Developmental roles of key thyroid transcription factors
A number of intrinsic or cell-autonomous transcription factors have been shown to contribute to thyroid development (Fernandez et al., 2015) (summarized in Table 1). Four of them, namely Hhex, Nkx2-1, Pax8 and Foxe1, acting both individually and in concert, stand out as crucial and may thus be considered, collectively, as a thyroid signature within the anterior foregut endoderm. Below, we highlight current knowledge of this quartet of transcription factors in the context of thyroid morphogenesis. It should be noted that, in humans, pathogenetic mutations in NKX2-1, PAX8 and FOXE1 are found only in a minority of patients with thyroid dysgenesis (Box 3), highlighting that, in most CH cases that arise due to developmental defects, the affected genes and molecular mechanisms of disease are still unknown.
Although thyroid dysgenesis is causal in 85% of children with congenital hypothyroidism (CH), mutations in known developmental genes account for only a minority of cases. For example, NKX2-1 mutations give rise to brain-thyroid-lung syndrome, which is characterized by benign hereditary chorea, respiratory distress and CH (Krude et al., 2002), reflecting the established roles of NKX2-1 in brain, lung and thyroid development. The syndrome is inherited as a dominant trait with variable penetrance of thyroid and lung phenotypes; neurological symptoms are always present. Bamforth-Lazarus syndrome, which is caused by homozygous FOXE1 mutations, also reflects the embryonic expression of FOXE1 in affected tissues leading to, aside from thyroid dysgenesis, cleft palate, bifid epiglottis, choanal atresia and spiky hair (Clifton-Bligh et al., 1998). Interestingly, a consanguineously inherited gain-of-function mutation in FOXE1 reproduces athyreosis and craniofacial malformations (Carre et al., 2014), suggesting that FOXE1-mediated developmental regulation is critically dependent on gene dosage. It was also recently discovered that polymorphism within a FOXE1 non-coding enhancer element confers increased risk of developing CH, cleft palate and thyroid cancer (Lidral et al., 2015). Autosomal dominant PAX8 mutations can also lead to isolated thyroid hypoplasia, although associations with urogenital tract abnormalities, including unilateral kidney agenesis, have been reported (Fernandez et al., 2015). Again, this is expected considering that the embryonic tissue expression of PAX8 is limited to the thyroid and kidney.
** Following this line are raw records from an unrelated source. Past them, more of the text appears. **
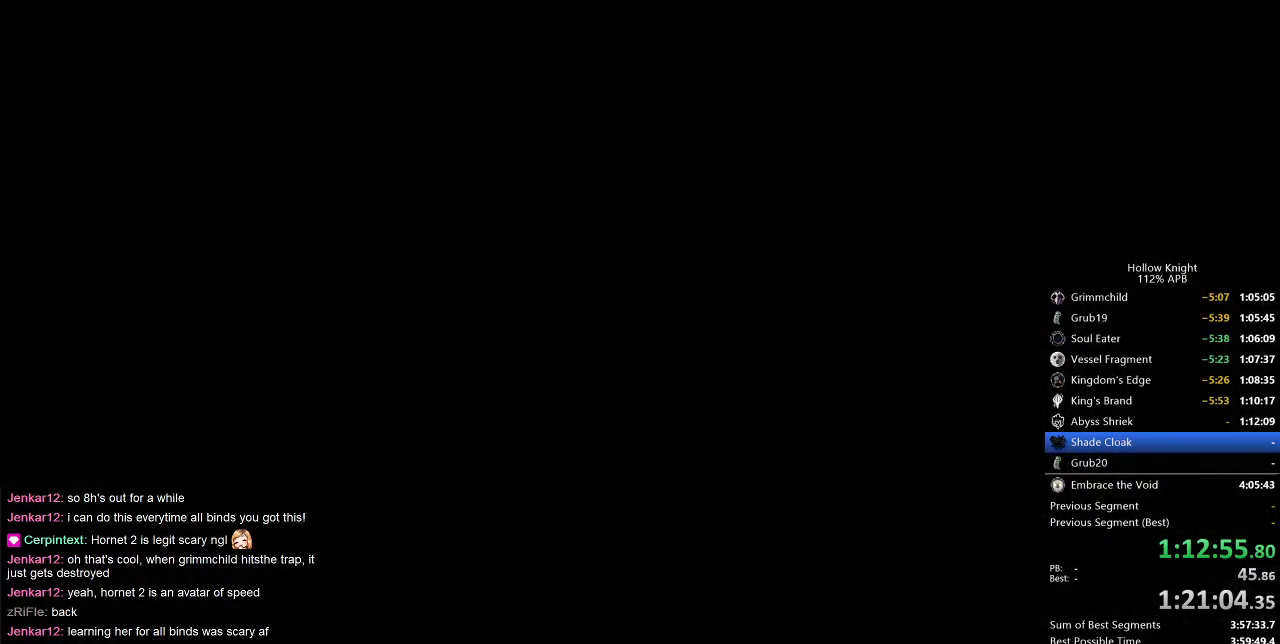
{"keys": [], "events": [[83, "right", "up"], [167, "right", "down"], [300, "right", "up"], [383, "right", "down"], [483, "right", "up"]]}
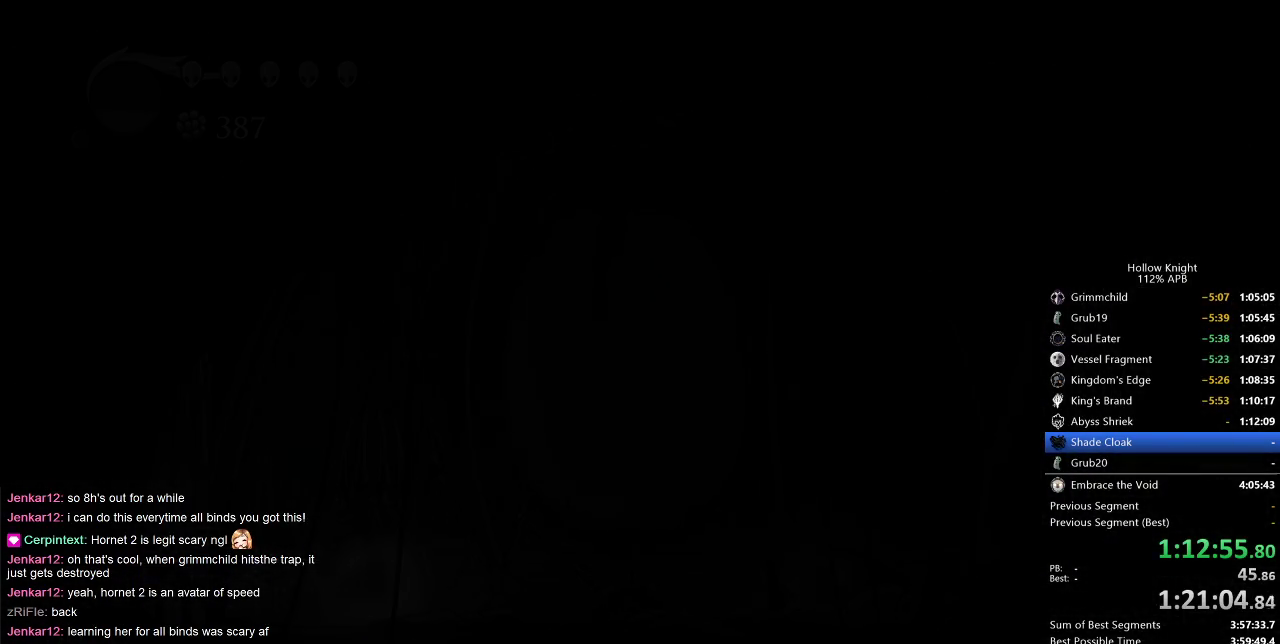
{"keys": ["right"], "events": [[450, "right", "down"]]}
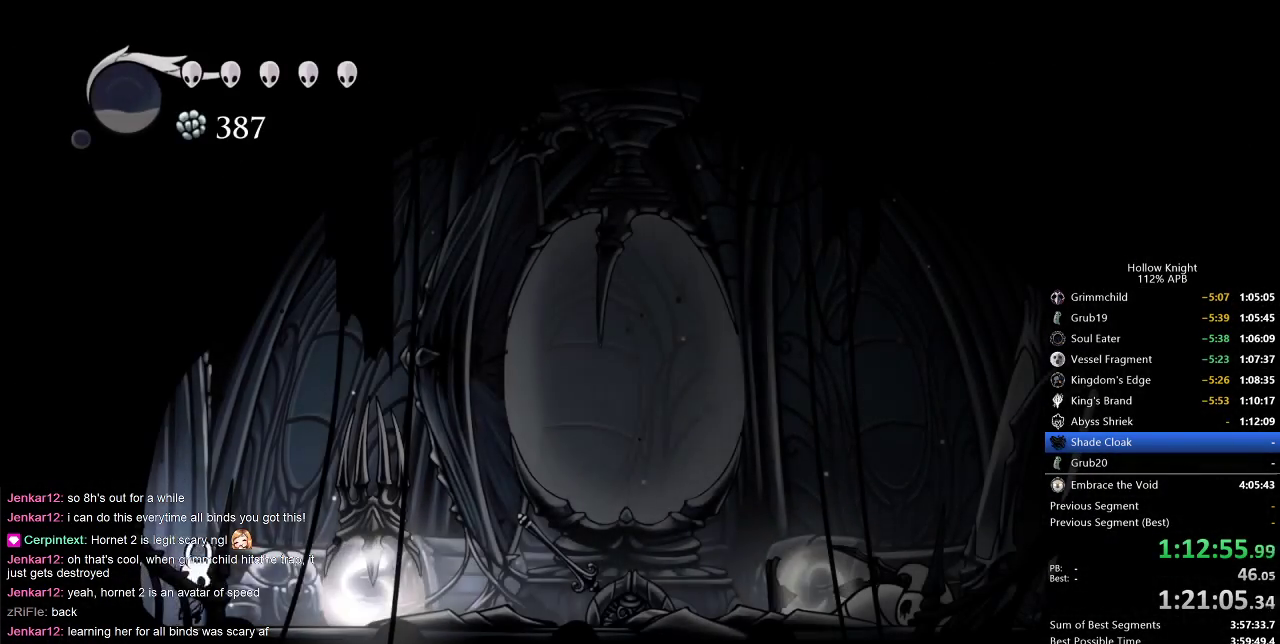
{"keys": ["right"], "events": []}
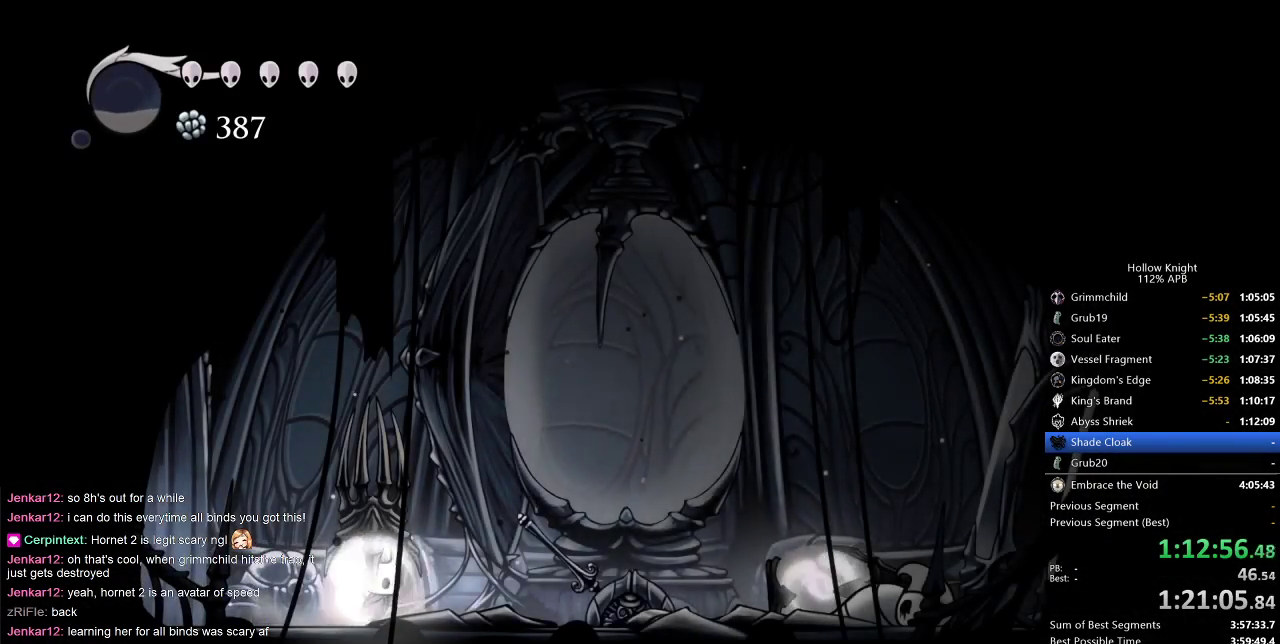
{"keys": ["left"], "events": [[167, "left", "down"], [167, "nail", "down"], [250, "right", "up"], [300, "dash", "down"], [300, "nail", "up"], [400, "dash", "up"]]}
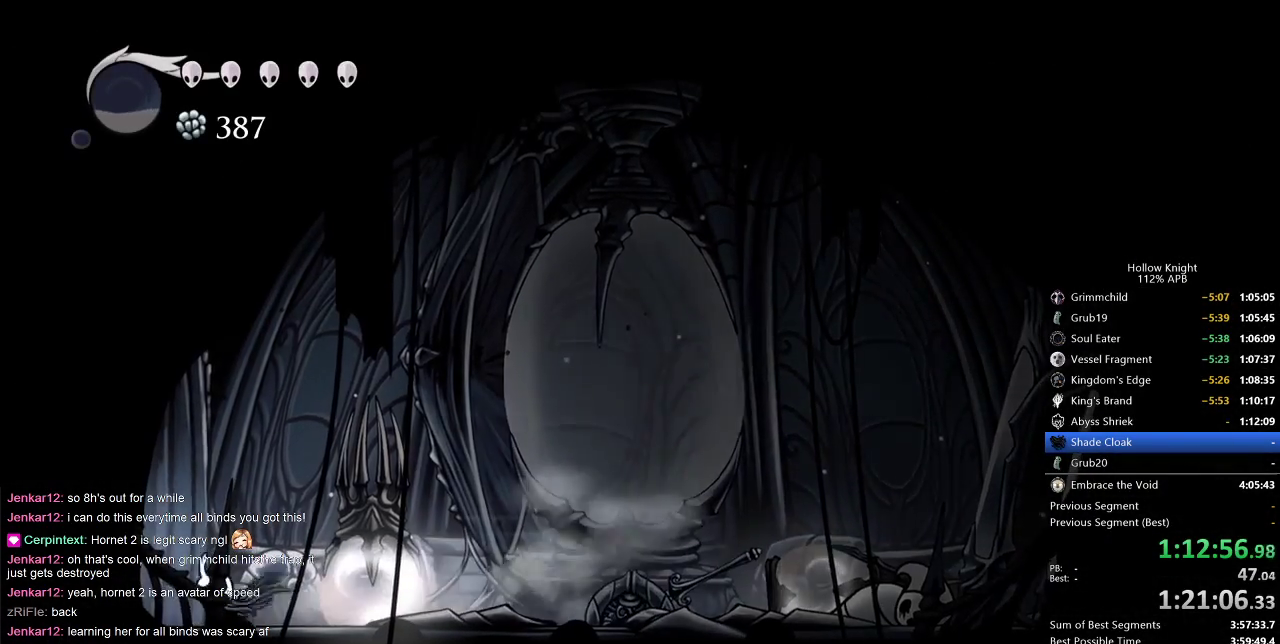
{"keys": ["dash", "left"], "events": [[83, "left", "up"], [83, "right", "down"], [417, "nail", "down"], [467, "left", "down"], [467, "right", "up"], [500, "dash", "down"], [500, "nail", "up"]]}
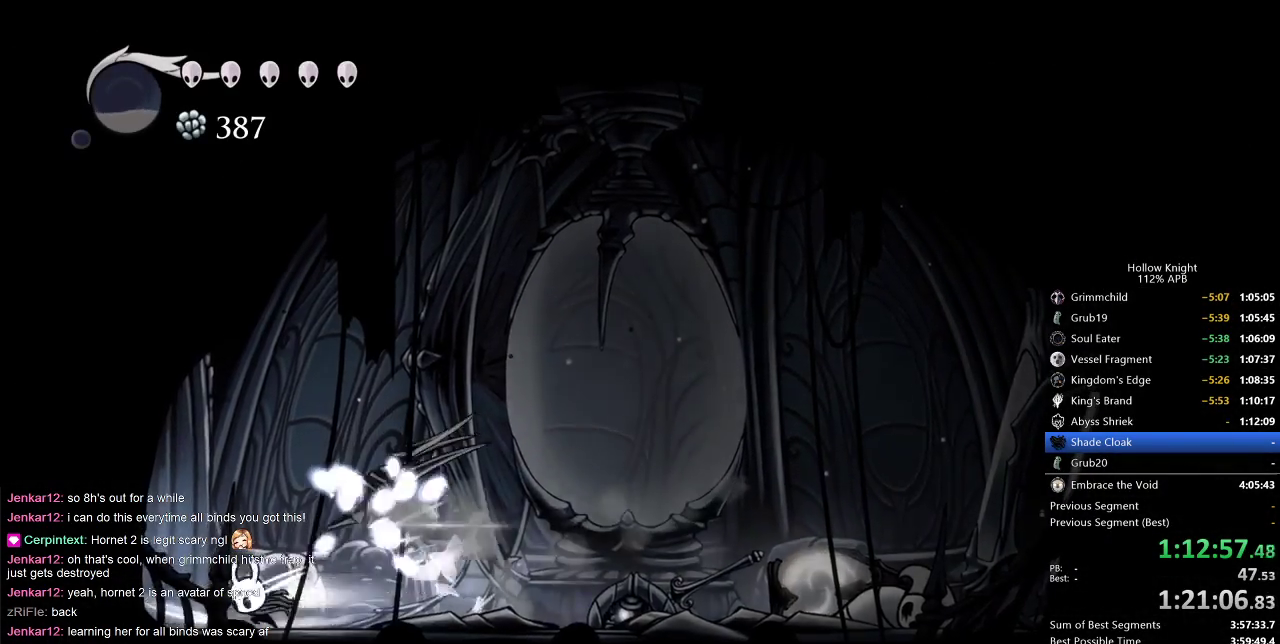
{"keys": ["left"], "events": [[150, "dash", "up"]]}
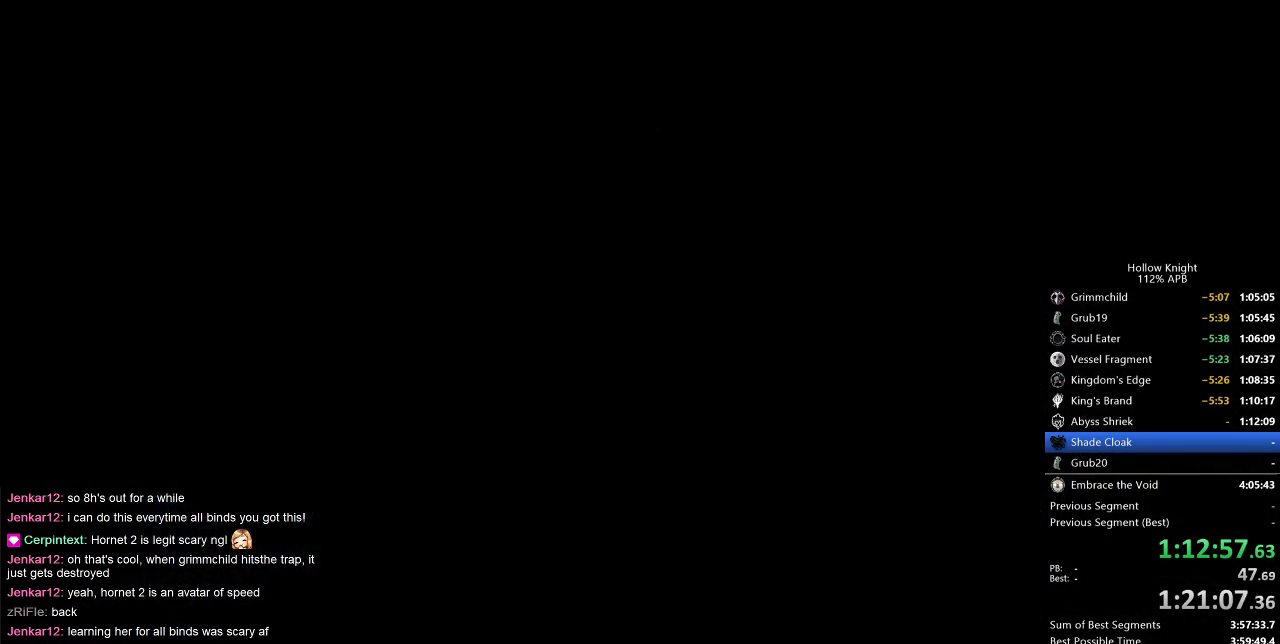
{"keys": ["left"], "events": [[17, "left", "up"], [117, "left", "down"], [250, "left", "up"], [350, "left", "down"], [450, "left", "up"], [483, "left", "down"]]}
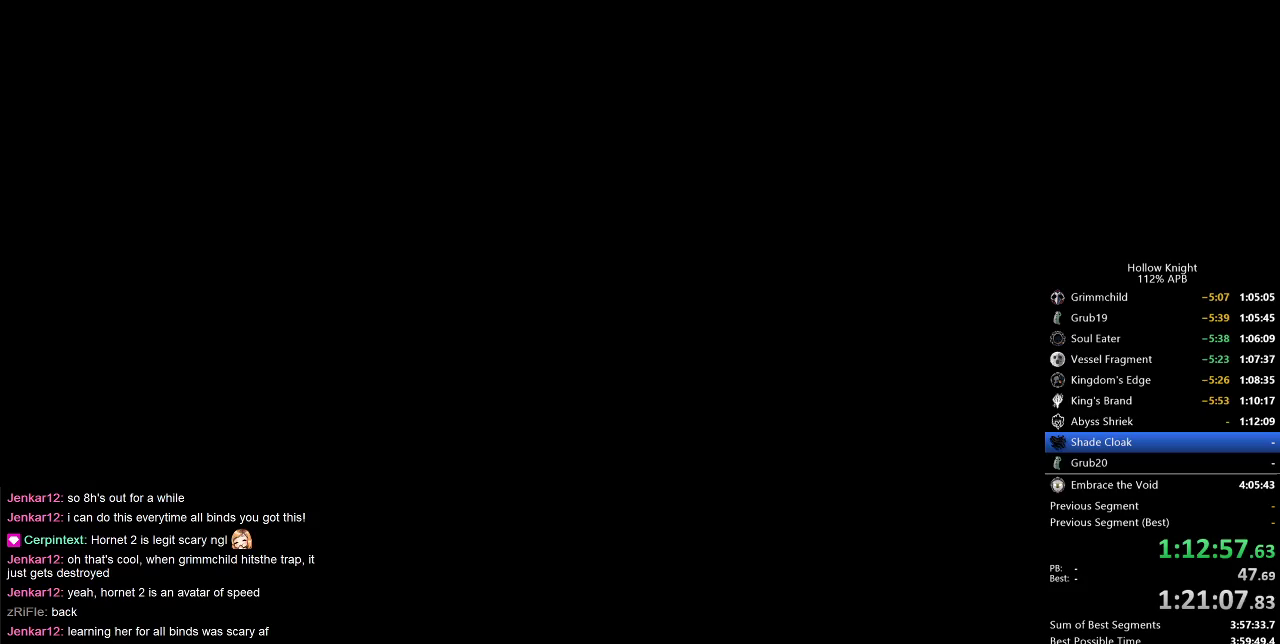
{"keys": ["left"], "events": []}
An overview of the Hhex/Nkx2-1/Pax8/Foxe1 network
Although Hhex, Nkx2-1, Pax8 and Foxe1 are all expressed in several embryonic tissues (Table 1 lists those derived from anterior endoderm), it is only in the thyroid anlage that they are co-expressed and involved in a transcriptional network of interactions of mutual dependence (Parlato et al., 2004) (Fig. 5). Hence, deletion of any one of the genes encoding Hhex, Nkx2-1, Pax8 or Foxe1 inevitably confers athyreosis or severe thyroid hypoplasia (Kimura et al., 1996; Clifton-Bligh et al., 1998; De Felice et al., 1998; Mansouri et al., 1998; Martinez Barbera et al., 2000), despite the fact that the other factors are still being expressed in the thyroid placode (Parlato et al., 2004). At this early stage, Hhex, Nkx2-1 and Pax8 are expressed independently of each other, whereas diminishing levels of Foxe1 are evident in the absence of Pax8 (Fig. 5). As budding commences, Nkx2-1 promotes the expression of Hhex, Foxe1 and (weakly) Pax8, whereas Hhex and Pax8 regulate each other as well as Foxe1. Foxe1 is the only factor that does not regulate any of the others, indicting hierarchy within the network (Parlato et al., 2004) (Fig. 5). The functional relevance of this cross-regulatory network at the progenitor cell level is not yet fully understood. A downstream position and seemingly limited role of Foxe1 is somewhat surprising given its proposed pioneer activity in regulating thyroid hormone production (Cuesta et al., 2007) and the prominent role of Fox proteins as pioneer transcription factors (Iwafuchi-Doi and Zaret, 2016). However, Foxe1, similar to Nkx2-1 and Pax8, has fundamentally different functions in embryonic versus adult thyroid cells (Fernandez et al., 2015), and before and after functional differentiation of the gland, suggesting that its transcriptional activity is determined by tissue context.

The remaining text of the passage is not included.